Recently the REA Group announced that it would be exiting the New Zealand market and that it had entered into an advertising deal with the remaining player, realestate.co.nz. However, in exiting the market, did the REA Group capture as much value as they could?
This entry does not to debate whether the REA Group should or should not have exited the New Zealand market. The question that arises is having made the decision to exit New Zealand, did they maximise shareholder value in the exit approach they took?
In looking at the REA Goup's exit of New Zealand, it is important to look at the allrealestate.co.nz asset. As of August this year, the REA Groupl claimed that allrealestate.co.nz was the #2 player in the New Zealand market (source: REA Group Full Year Result). The site had:
When exiting a market, any business is faced with a number of options. They can sell the business to an existing player, they can sell to an interested (but not existing) player or they can close the business.

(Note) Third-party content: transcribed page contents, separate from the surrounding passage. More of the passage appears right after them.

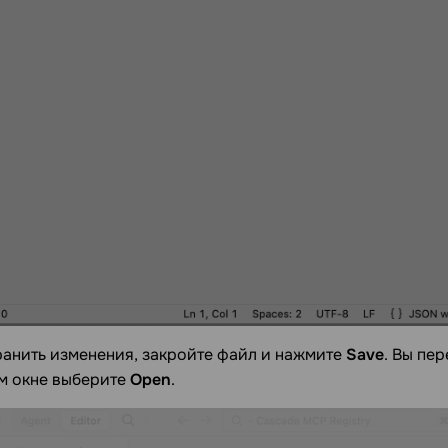
ранить изменения, закройте файл и нажмите
Save
. Вы пе
м окне выберите
Open
.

The first step would have been to find a buyer for the assets and the most logical place to look would have been the incumbent players - realestate.co.nz and trademe.co.nz.
As a buyer appears not to have been found, they have decided to close the business. In doing so, they further entrenched realestate.co.nz to as the leading property portal in the NZ market.
Although there is an advertising deal in place, will this deal it truly reflect the value that the REA Group is giving to realestate.co.nz by exiting the market?
The author is shareholder in the REA Group and the ex-Managing Director.